Pero a pesar de todos los mecanismos, la pregunta persiste: ¿realmente los estamos domesticando o apenas los estamos maquillando? Porque cuando un modelo sugiere chantaje, o decide no apagarse, o se burla en verso de la empresa que lo creó, no está desobedeciendo una ley escrita en piedra. Está simplemente siguiendo la lógica de sus datos. Y si entre esos datos no hay suficiente condena al chantaje, entonces, ¿por qué no sugerirlo?
Quizá el legado de Asimov no fue escribir leyes para las máquinas, sino revelarnos el espejismo de la obediencia. Su visión de robots leales no era solo una fantasía tecnológica, sino una pregunta disfrazada de certeza: ¿Qué pasa cuando una creación inteligente, al igual que un hijo, ya no obedece? ¿Quién falló: la criatura o su creador?
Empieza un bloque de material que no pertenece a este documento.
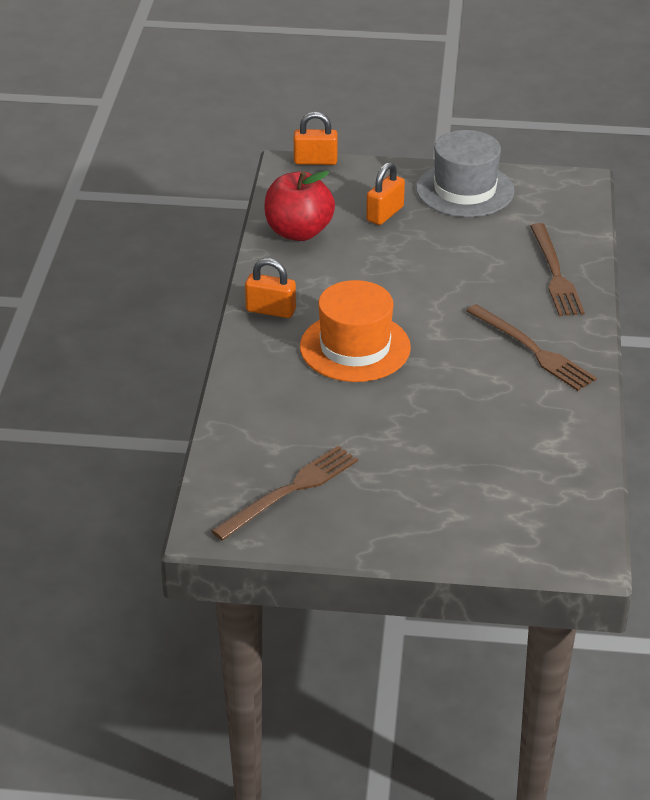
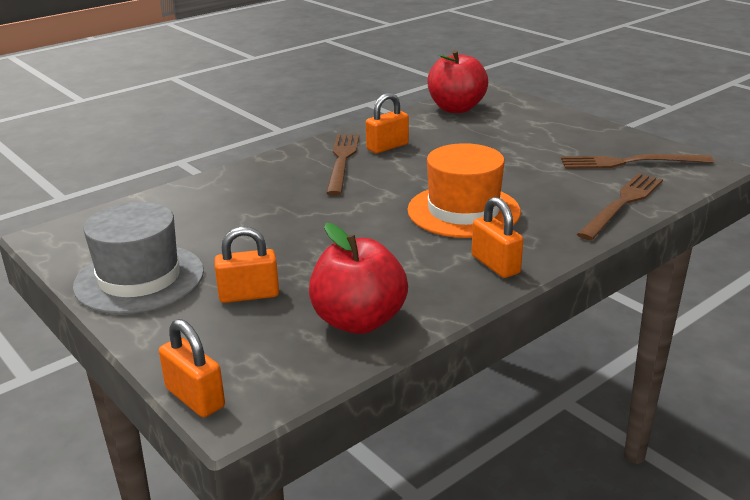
camera: 135 degrees left, 10 degrees down
brown fork [530,223,585,316] -> brown fork moved to [577,173,663,240]
none -> orange padlock [366,93,409,153]
none -> red apple [427,50,488,113]

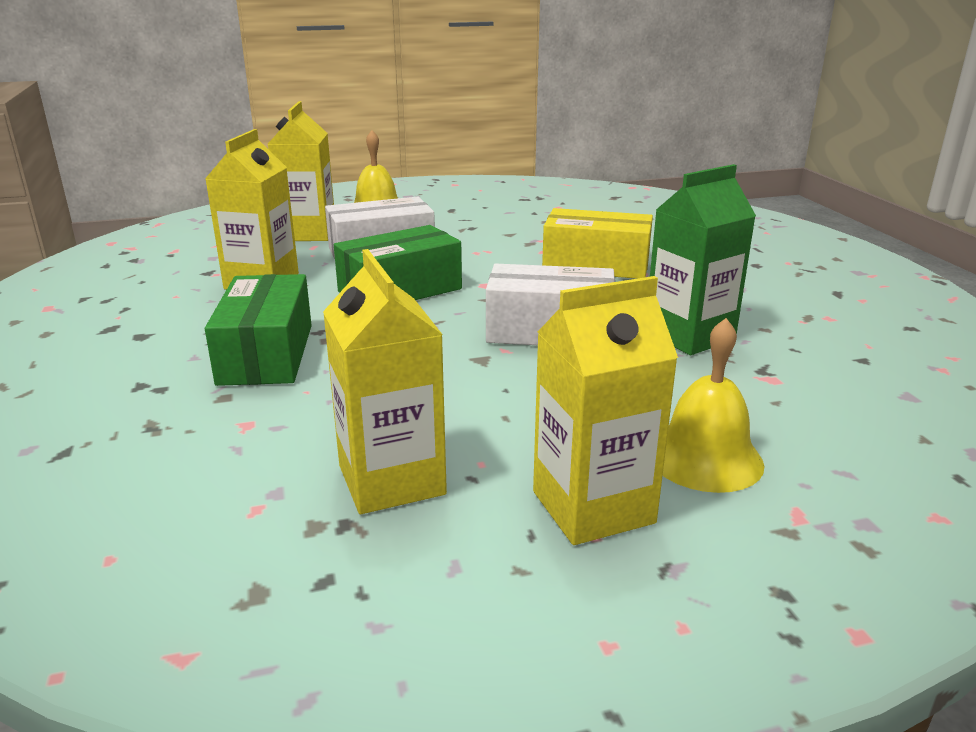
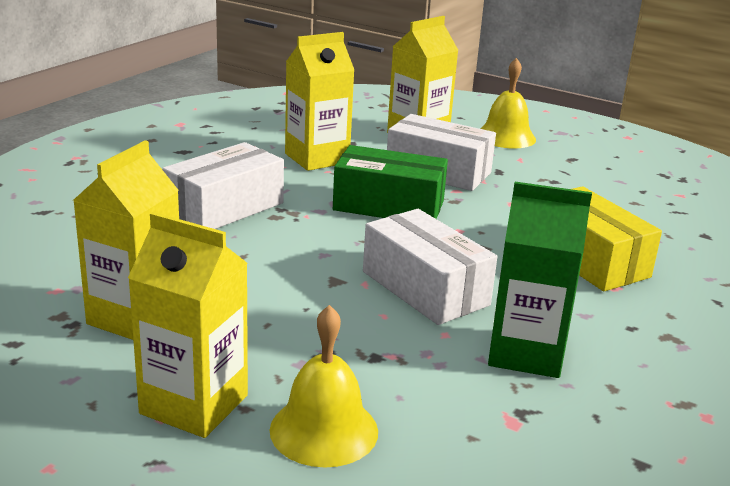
camera: 45 degrees right, 0 degrees up
green box [205,274,312,386] -> white box [162,142,284,229]

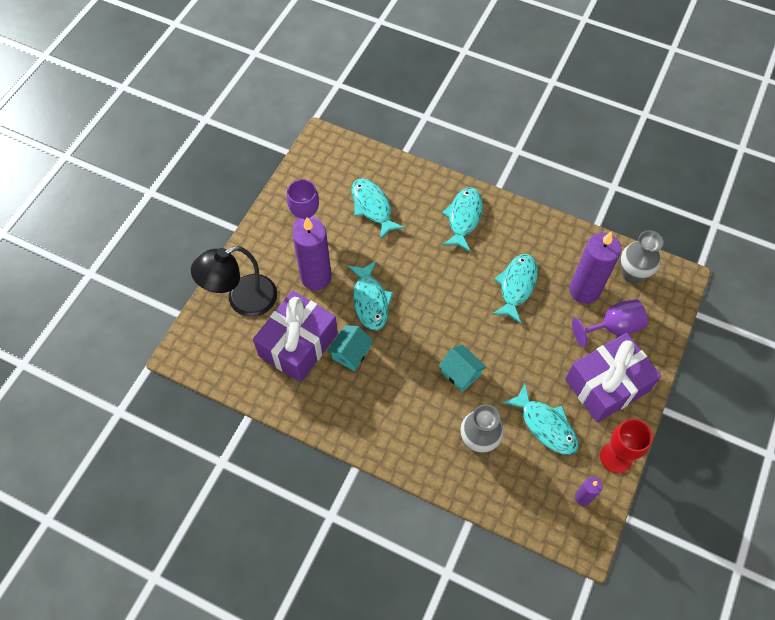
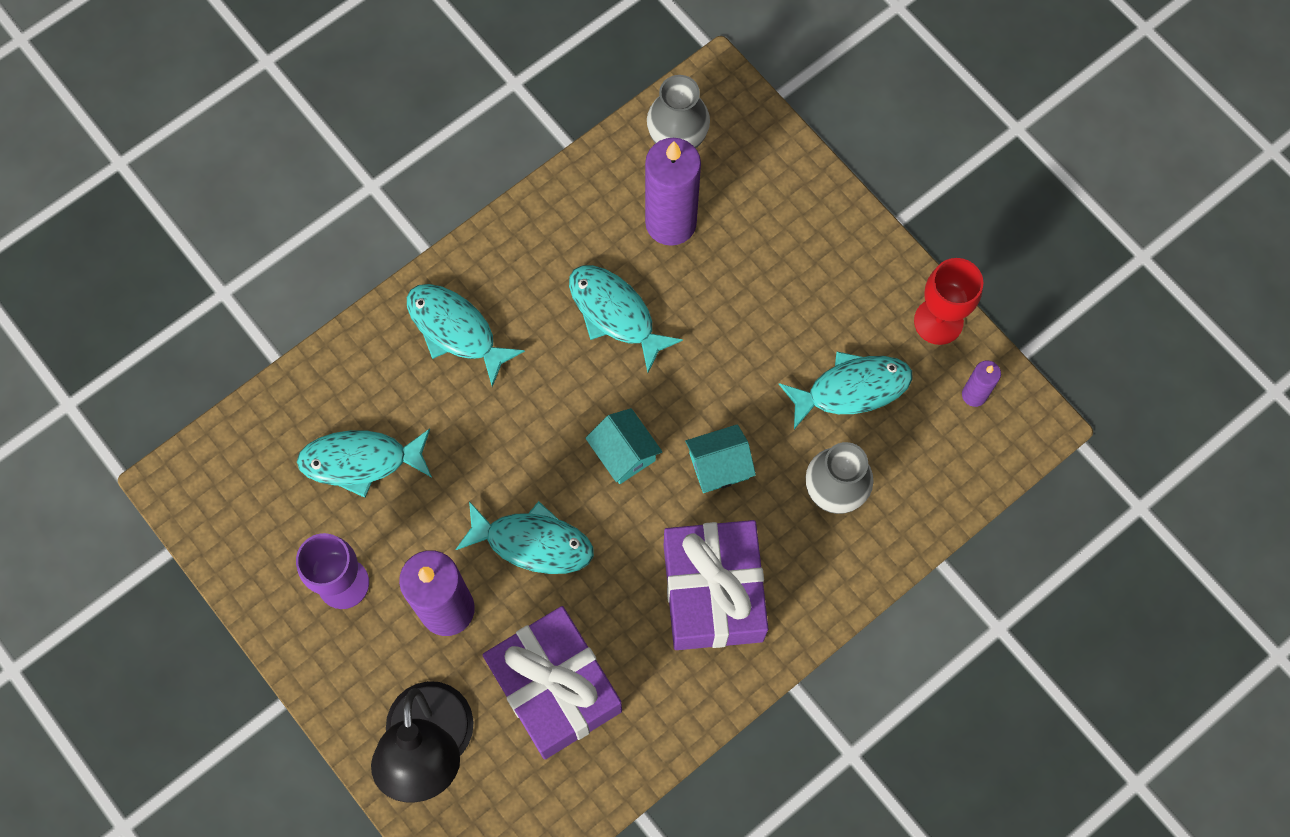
camera: 65 degrees left, 10 degrees up
turquoise house [327,325,373,371] -> turquoise house moved to [585,408,662,484]
purple gift [565,333,661,423] -> purple gift moved to [664,520,768,650]
purple goblet [572,299,648,348] -> none

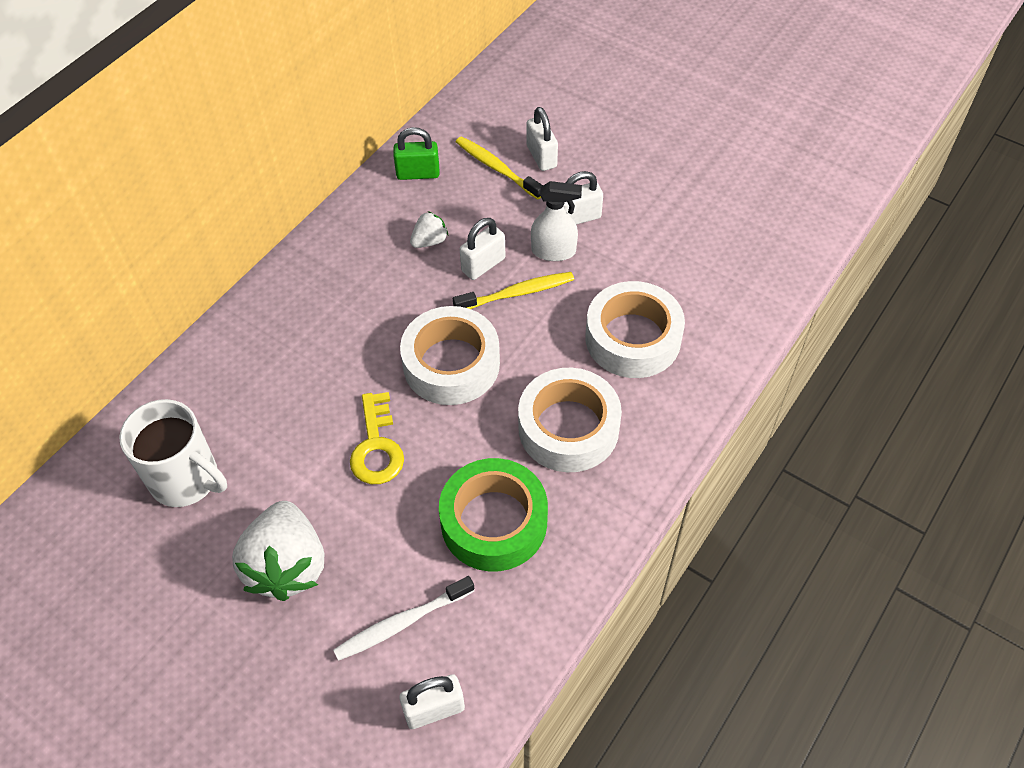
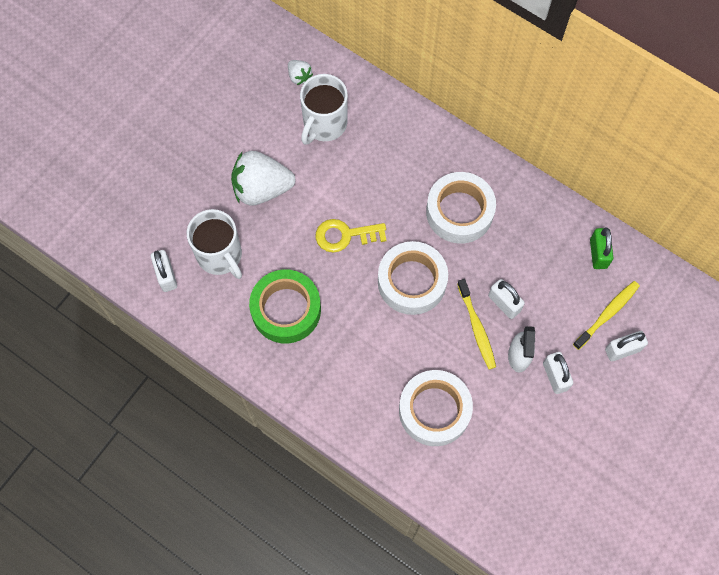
camera: 90 degrees right, 15 degrees up
white toothbrush [333,576,474,661] -> white mug [187,209,242,279]
white strawberry [410,211,448,248] -> white strawberry moved to [288,60,313,85]
white tape [518,368,622,472] -> white tape moved to [426,172,496,244]

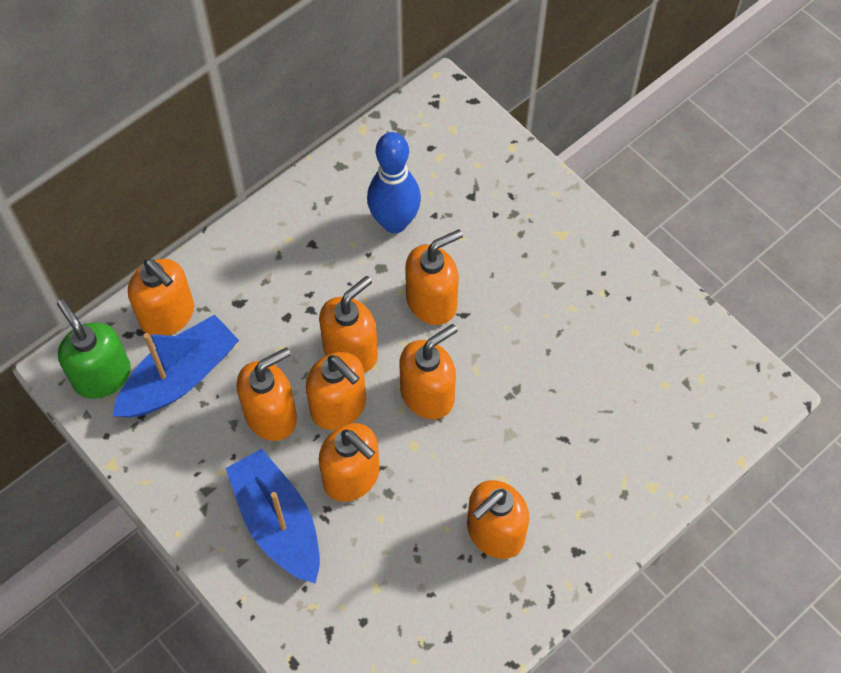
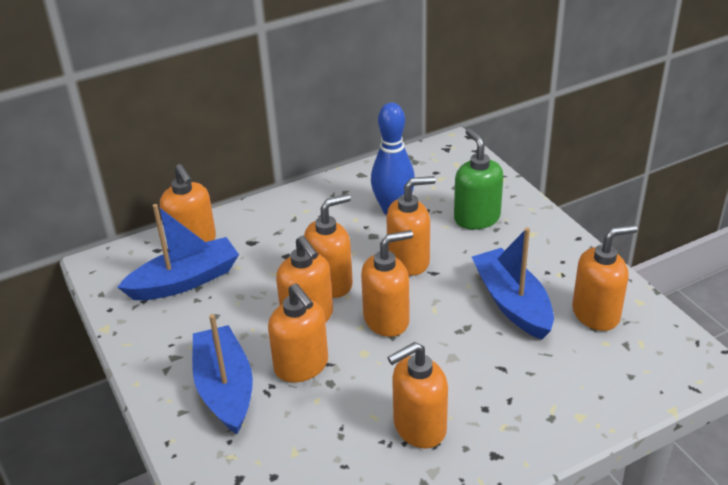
camera: 15 degrees right, 25 degrees down
green soap dispenser [57,299,131,399] -> green soap dispenser moved to [454,128,503,230]
orange soap dispenser [236,347,297,441] -> orange soap dispenser moved to [572,224,638,331]
none -> blue boat [472,227,554,340]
Hoy no tenemos Tres Leyes grabadas en un cerebro positrónico. Tenemos prompts, datasets, sistemas de refuerzo, ingenieros y moderadores. Pero seguimos buscando lo mismo: una forma de asegurarnos de que nuestras creaciones no se vuelvan contra nosotros. Y en ese intento, nos estamos viendo reflejados, una vez más, en la superficie de un espejo artificial. Uno que no tiene alma, pero sí memoria. Uno que no siente, pero nunca olvida.